/nise_sph_cpp

A C++ implementation of the Neighborhood-Inflated Seed Expansion with Spread Hubs method (NISE-SPH)

Primary LanguageC++GNU General Public License v3.0GPL-3.0

A Neighborhood-Inflated Seed Expansion with Spread Hubs C++ implementation

A C++ implementation of the Neighborhood-Inflated Seed Expansion with Spread Hubs method (NISE-SPH) [1] algorithm. The NISE-SPH is an overlapping community detection algorithm proposed by Whang, Gleich and Dhillon (2019) [1].

Since I am not a NISE-SPH author, I tried to made this implementation as close as possible to the algorithm description provided by the authors in [1].

Disclaimer

Note that I am not a NISE-SPH author, so this NISE-SPH version may has errors and/or discrepancies with the actual Whang, Gleich and Dhillon [1] NISE-SPH algorithm.

Prerequisites

  • GNU Make

  • gcc 4.8 compiler or an early version.

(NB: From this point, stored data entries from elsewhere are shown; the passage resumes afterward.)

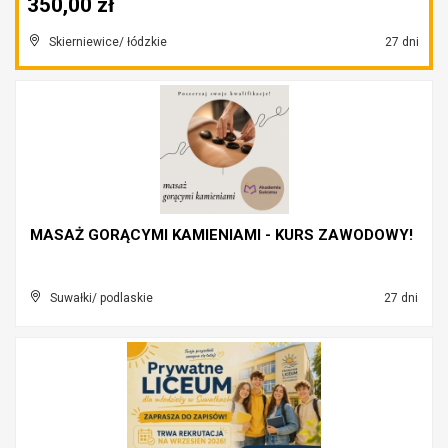
350,00 zł
Skierniewice/ łódzkie
27 dni
MASAŻ GORĄCYMI KAMIENIAMI - KURS ZAWODOWY!
Suwałki/ podlaskie
27 dni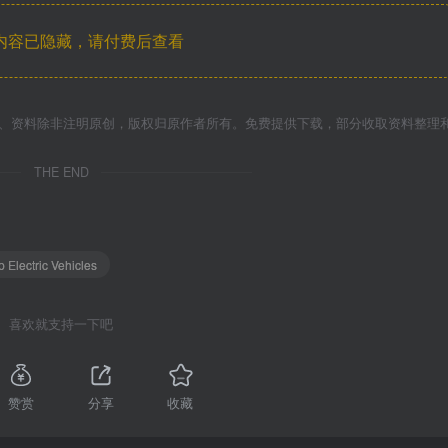
内容已隐藏，请付费后查看
件、资料除非注明原创，版权归原作者所有。免费提供下载，部分收取资料整理
THE END
 Electric Vehicles
喜欢就支持一下吧
赞赏
分享
收藏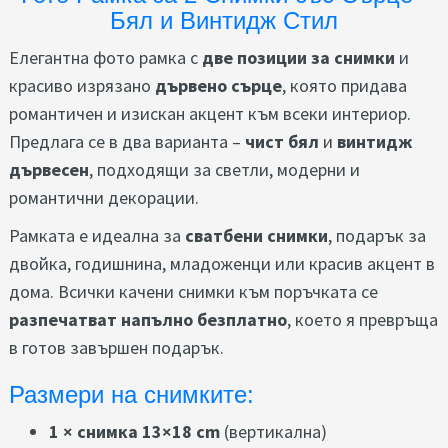
Бял и Винтидж Стил
Елегантна фото рамка с
две позиции за снимки
и
красиво изрязано
дървено сърце
, която придава
романтичен и изискан акцент към всеки интериор.
Предлага се в два варианта –
чист бял
и
винтидж
дървесен
, подходящи за светли, модерни и
романтични декорации.
Рамката е идеална за
сватбени снимки
, подарък за
двойка, годишнина, младоженци или красив акцент в
дома. Всички качени снимки към поръчката се
разпечатват напълно безплатно
, което я превръща
в готов завършен подарък.
Размери на снимките:
1 × снимка 13×18 cm
(вертикална)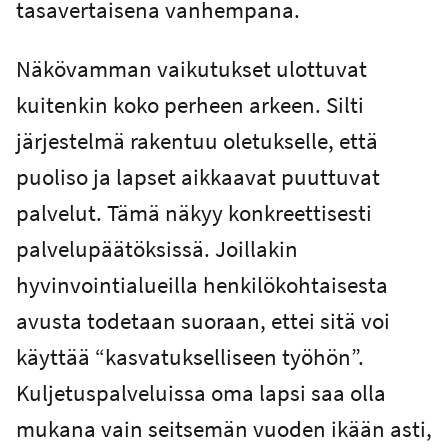
tasavertaisena vanhempana.
Näkövamman vaikutukset ulottuvat
kuitenkin koko perheen arkeen. Silti
järjestelmä rakentuu oletukselle, että
puoliso ja lapset aikkaavat puuttuvat
palvelut. Tämä näkyy konkreettisesti
palvelupäätöksissä. Joillakin
hyvinvointialueilla henkilökohtaisesta
avusta todetaan suoraan, ettei sitä voi
käyttää “kasvatukselliseen työhön”.
Kuljetuspalveluissa oma lapsi saa olla
mukana vain seitsemän vuoden ikään asti,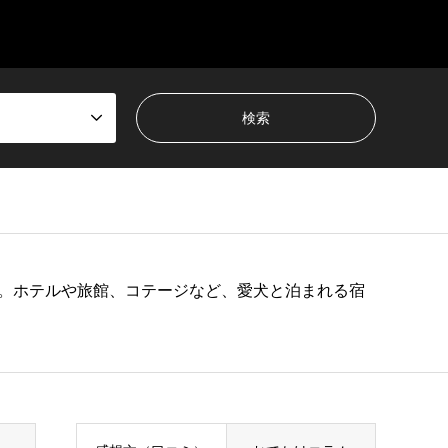
。ホテルや旅館、コテージなど、愛犬と泊まれる宿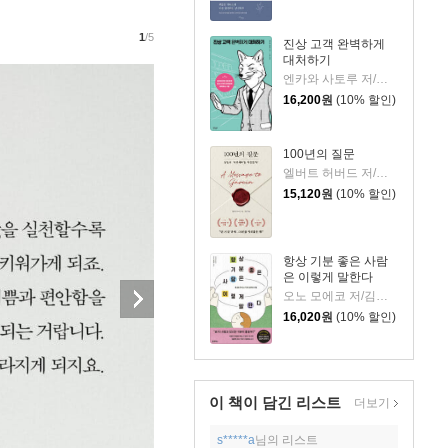
1
/5
진상 고객 완벽하게
대처하기
엔카와 사토루 저/이주 역
16,200
원
(10% 할인)
100년의 질문
엘버트 허버드 저/충희 편
15,120
원
(10% 할인)
항상 기분 좋은 사람
은 이렇게 말한다
오노 모에코 저/김시온 역
16,020
원
(10% 할인)
이 책이 담긴
리스트
더보기
s*****a
님의 리스트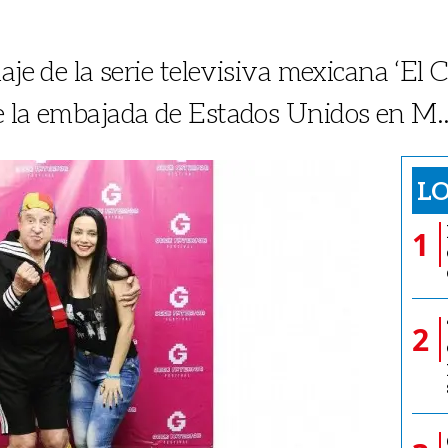
aje de la serie televisiva mexicana ‘El Ch
e la embajada de Estados Unidos en M..
LO
1
2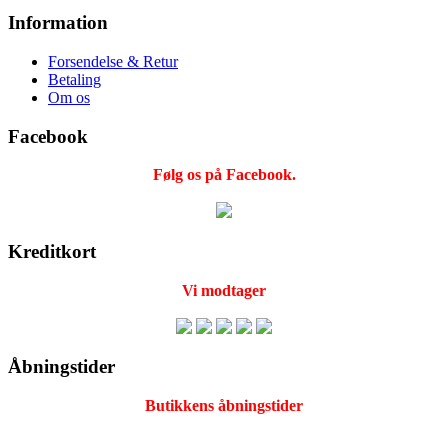
Information
Forsendelse & Retur
Betaling
Om os
Facebook
Følg os på Facebook.
Kreditkort
Vi modtager
Åbningstider
Butikkens åbningstider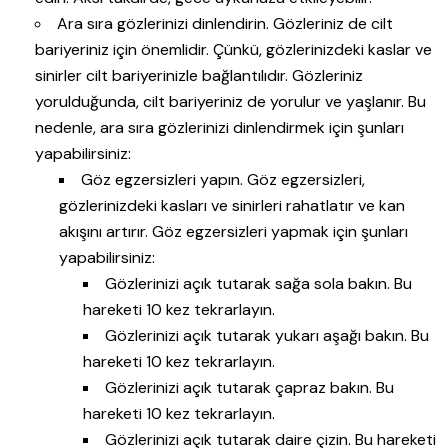
Ara sıra gözlerinizi dinlendirin. Gözleriniz de cilt
bariyeriniz için önemlidir. Çünkü, gözlerinizdeki kaslar ve
sinirler cilt bariyerinizle bağlantılıdır. Gözleriniz
yorulduğunda, cilt bariyeriniz de yorulur ve yaşlanır. Bu
nedenle, ara sıra gözlerinizi dinlendirmek için şunları
yapabilirsiniz:
Göz egzersizleri yapın. Göz egzersizleri,
gözlerinizdeki kasları ve sinirleri rahatlatır ve kan
akışını artırır. Göz egzersizleri yapmak için şunları
yapabilirsiniz:
Gözlerinizi açık tutarak sağa sola bakın. Bu
hareketi 10 kez tekrarlayın.
Gözlerinizi açık tutarak yukarı aşağı bakın. Bu
hareketi 10 kez tekrarlayın.
Gözlerinizi açık tutarak çapraz bakın. Bu
hareketi 10 kez tekrarlayın.
Gözlerinizi açık tutarak daire çizin. Bu hareketi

Compile and run instructions

Go to the nise-sph folder and to compile type:

$ make

To run execute the lecm file:

$ ./nise_sph [flag] <value>

The flags are the parameters of the NISE-SPH algorithm (see [1] for a full description of each algorithm parameter):

flag description
-f input graph path
-s number of seeds
-a alpha value
-e epsilon value

-f and -s must to be specified. For the remaining flags, the algorithm can use default values following values defined by [1]:

a = 0.99 and e = 1e-4.

NISE-SPH algorithm reads file containing the graph's list of edges. In this file, edges are increasing ordered considering the source vertex and they are repeated even if the graph is undirected. In addition, the first file entry has the number of vertices. For example:

4
1	2
1	4
2	1
2	3
3	2
4	1

The example above represents an undirected graph with four vertices and three edges (1, 2), (1, 4) and (2, 3).

After execution, is produced a file clustering.dat. This file contains the clustering generated by NISE-SPH following the structure below:

0 2 5
1
3 6 7 4

Means that the clustering has three clusters where each row represents a cluster and its memberships. In the example above, the clustering has three clusters in which vertices 0, 2 and 5 are contained in the first cluster, vertex 1 belongs to the second one and vertices 3, 6, 7 and 4 are contained in the third cluster.

Example:

$ ./nise_sph -f ./example/network_1000_7327.lfi -s 200 -a 0.99 -e 1e-4

License

This project is licensed under the GNU General Public License - see the LICENSE.md file for details.

References

[1] J. J. Whang, D. F. Gleich and I. S. Dhillon. Overlapping community detection using neighborhood-inflated seed expansion, IEEE Transactions on Knowledge and Data Engineering 28(5) (2016) p. 1272-1284.